Far from viewing his policies as “oppressive” and “tyrannical,” as the liberal press depicted them, the people championed him as the “savior of Ecuador” and loved him as a saint. The peasants said of him: “He spared us neither punishments nor corrections, but he was a true Saint. He gave us big wages and great rewards. He would recite the Rosary with us, teach the Catechism, explain the New Testament, make us go to Mass and prepare us all for Confession and Holy Communion. Peace and plenty reigned in our farms because the mere presence of this excellent Caballero banished all evil” (p. 118).
Garcia Moreno’s mission: Foreseen by Our Lady of Good Success
One of the reasons I became interested in learning more about Gabriel Garcia Moreno was because Our Lady of Good Success spoke of him some 250 years before his presidency. As most of my readers know, Our Lady appeared to a Spanish Conceptionist sister in the 1600s and warned her of a crisis of world proportion that would afflict the Holy Catholic Church in the 20th century. She told her that heresies would abound, the light of Faith would be nearly extinguished, impurity would inundate the world and Church “like a filthy sea,” and the corruption of morals and customs would be almost complete. (2)
In an apparition of January 16, 1599, she spoke about Ecuador, which she predicted would become a Republic and need the sacrifice of heroic souls to sustain it in face of many public and private calamities. Then she referred to Garcia Moreno:
“In the 19th century, there will be a truly Catholic president, a man of character whom God Our Lord will give the palm of martyrdom on the square adjoining this Convent. He will consecrate the Republic to the Sacred Heart of my Most Holy Son and this consecration will sustain the Catholic Religion in the years that will follow, which will be ill-fated ones for the Church. These years – during which the evil sect of Masonry will take control of the civil government – will see a cruel persecution of all religious communities.” (3)

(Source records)
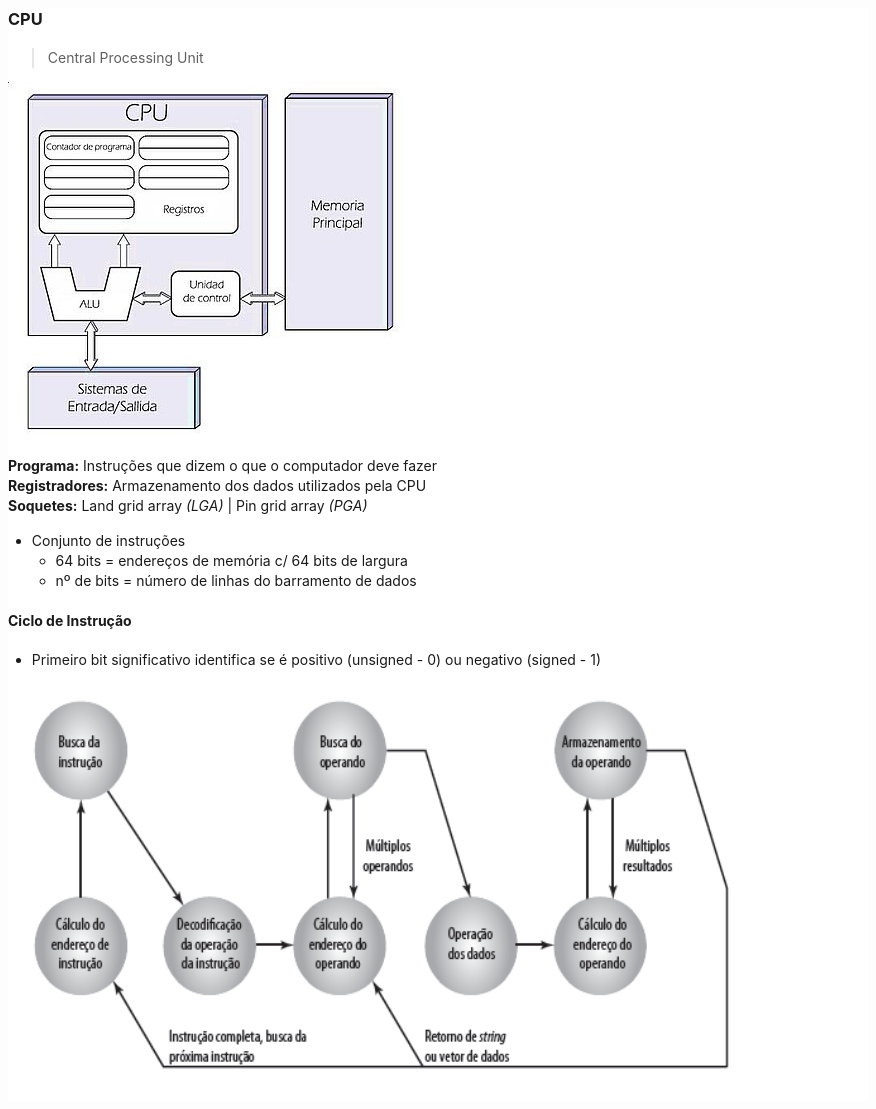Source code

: ### CPU

> Central Processing Unit

![CPU](../Imagens/Hardware/CPU.png)

**Programa:** Instruções que dizem o que o computador deve fazer\
**Registradores:** Armazenamento dos dados utilizados pela CPU\
**Soquetes:** Land grid array _(LGA)_ | Pin grid array _(PGA)_

* Conjunto de instruções
  * 64 bits = endereços de memória c/ 64 bits de largura
  * nº de bits = número de linhas do barramento de dados

#### Ciclo de Instrução

* Primeiro bit significativo identifica se é positivo (unsigned - 0) ou negativo (signed - 1)

![Ciclo de Instrução](../Imagens/Hardware/Ciclo-Intrucao.png)
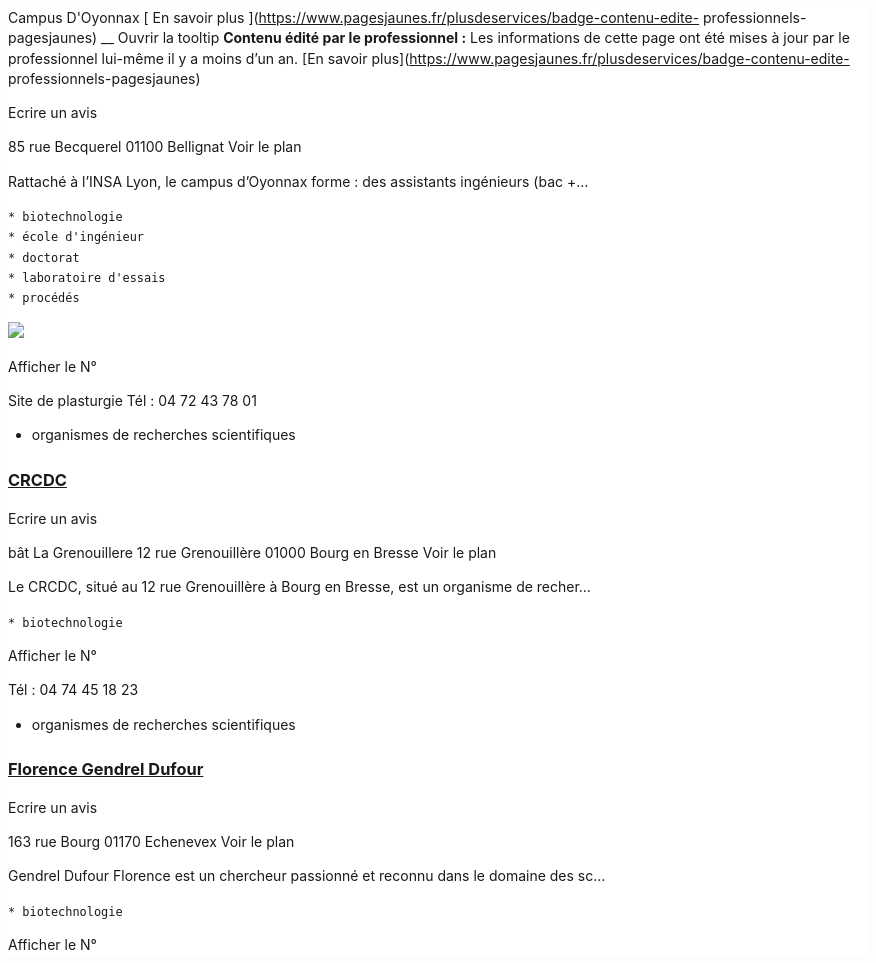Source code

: Campus D'Oyonnax [ En savoir plus
](https://www.pagesjaunes.fr/plusdeservices/badge-contenu-edite-
professionnels-pagesjaunes) __ Ouvrir la tooltip **Contenu édité par le
professionnel :** Les informations de cette page ont été mises à jour par le
professionnel lui-même il y a moins d’un an.  [En savoir
plus](https://www.pagesjaunes.fr/plusdeservices/badge-contenu-edite-
professionnels-pagesjaunes)

Ecrire un avis

85 rue Becquerel 01100 Bellignat Voir le plan

Rattaché à l’INSA Lyon, le campus d’Oyonnax forme : des assistants ingénieurs
(bac +…

    * biotechnologie
    * école d'ingénieur
    * doctorat
    * laboratoire d'essais
    * procédés

![](https://www.pagesjaunes.fr/media/agc/crop/250x250/78/3a/2f/00/00/4c/03/59/39/ce/661e783a2f00004c035939ce/661e783a2f00004c035939cf.jpg?v=2)

Afficher le N°

Site de plasturgie Tél : 04 72 43 78 01

  * organismes de recherches scientifiques 

### [CRCDC ](/pros/60292209)

Ecrire un avis

bât La Grenouillere 12 rue Grenouillère 01000 Bourg en Bresse Voir le plan

Le CRCDC, situé au 12 rue Grenouillère à Bourg en Bresse, est un organisme de
recher…

    * biotechnologie

Afficher le N°

Tél : 04 74 45 18 23

  * organismes de recherches scientifiques 

### [Florence Gendrel Dufour ](/pros/57455729)

Ecrire un avis

163 rue Bourg 01170 Echenevex Voir le plan

Gendrel Dufour Florence est un chercheur passionné et reconnu dans le domaine
des sc…

    * biotechnologie

Afficher le N°
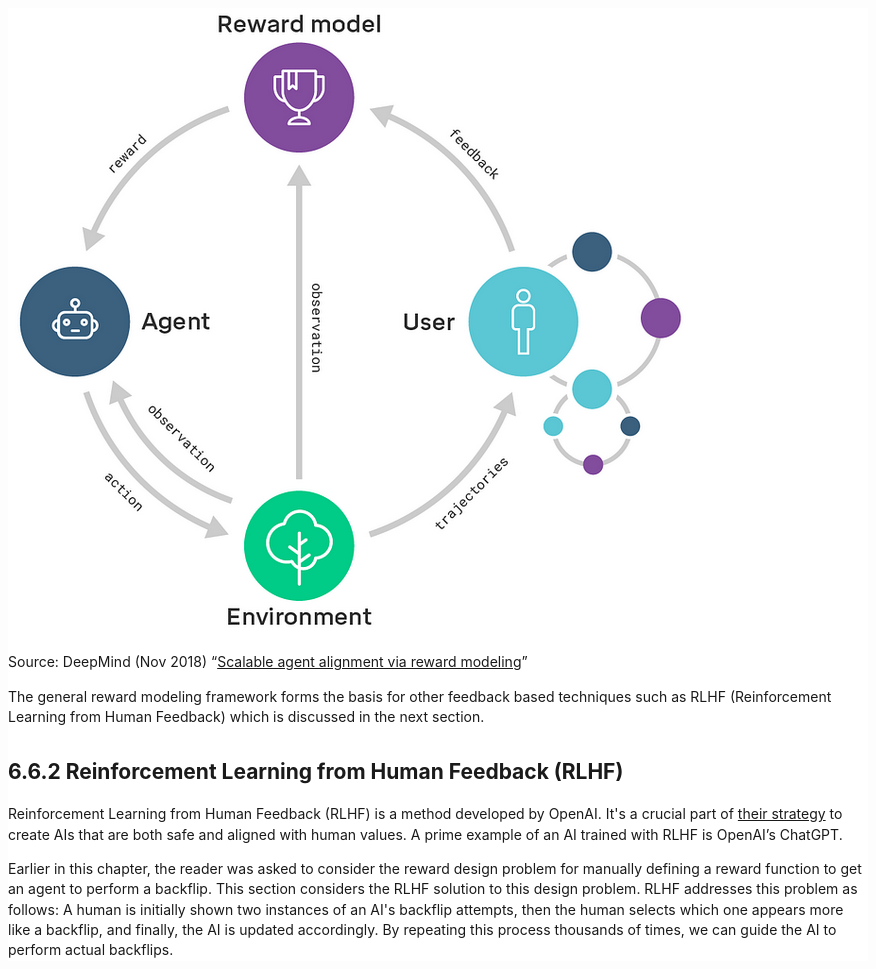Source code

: ![Enter image alt description](Images/VIM_Image_11.png)

Source: DeepMind (Nov 2018) “[Scalable agent alignment via reward modeling](https://deepmindsafetyresearch.medium.com/scalable-agent-alignment-via-reward-modeling-bf4ab06dfd84)”

The general reward modeling framework forms the basis for other feedback based techniques such as RLHF (Reinforcement Learning from Human Feedback) which is discussed in the next section.

## 6.6.2 Reinforcement Learning from Human Feedback (RLHF)

Reinforcement Learning from Human Feedback (RLHF) is a method developed by OpenAI. It's a crucial part of [their strategy](https://openai.com/blog/our-approach-to-ai-safety) to create AIs that are both safe and aligned with human values. A prime example of an AI trained with RLHF is OpenAI’s ChatGPT.

Earlier in this chapter, the reader was asked to consider the reward design problem for manually defining a reward function to get an agent to perform a backflip. This section considers the RLHF solution to this design problem. RLHF addresses this problem as follows: A human is initially shown two instances of an AI's backflip attempts, then the human selects which one appears more like a backflip, and finally, the AI is updated accordingly. By repeating this process thousands of times, we can guide the AI to perform actual backflips.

- TO DO:
[1] Answer these questions about the passage on Garcia Moreno:
(a) What two things do the peasants say he gave them besides corrections and punishments?
(b) In which century did Our Lady warn that a crisis would afflict the Church?
(c) Where, according to the prophecy, would the Catholic president receive the palm of martyrdom?
[2] Carry on the passage on Garcia Moreno from its final sentence.

- YOUR WRITTEN ANSWERS:
[1]
(a) Big wages and great rewards.
(b) The 20th century.
(c) On the square adjoining the Convent.

[2]
The governments of Generals Juan Flores (1839-45) and José Urbina (1851-2), Freemasons and cruel persecutors of the Catholic Church, sought to close the convents and monasteries and secularize all the State institutions. The “truly Catholic president” who consecrated the nation to the Sacred Heart in 1873 was Gabriel Garcia Moreno. His life and death stand as powerful evidence of the authenticity and veracity of the messages of Our Lady of Good Success. To predict with this kind of precision the place of death of the martyr-president is something only God can do. The realization of that prediction is obviously an important factor of credibility for the prophecies.
The life of Garcia Moreno, like the revelations of Our Lady of Good Success were relatively unknown outside of Ecuador for centuries. Now, his name comes to relevance with hers.
I believe Garcia Moreno has an important role in our times. Our Lady of Good Success warned about today’s crisis in Church and chastisement. But she also promised, through her intercession, a restoration of the Church and Christendom. Garcia Moreno is a model for all Catholic statesmen – present as well as those to come in a future restored Christendom.
On an order from the Freemasons, Garcia Morena was attacked and killed outside the Governor's Palace
He also provides a model for laymen of our days, inviting them to a life of action in the temporal sphere. Against the odds of success, Garcia Moreno disciplined himself, studied, and prepared himself to govern and act in temporal sphere. “I work 16 hours a day and if there were 48 hours in a day I would work for 40 without flinching,” he wrote to one of his friends during his exile in Paris in 1853, studying history, geology, and chemistry (p. 20). He did not know if Providence would give him the opportunity to apply that knowledge, but he acted with confidence despite the almost insurmountable obstacles he knew he would face.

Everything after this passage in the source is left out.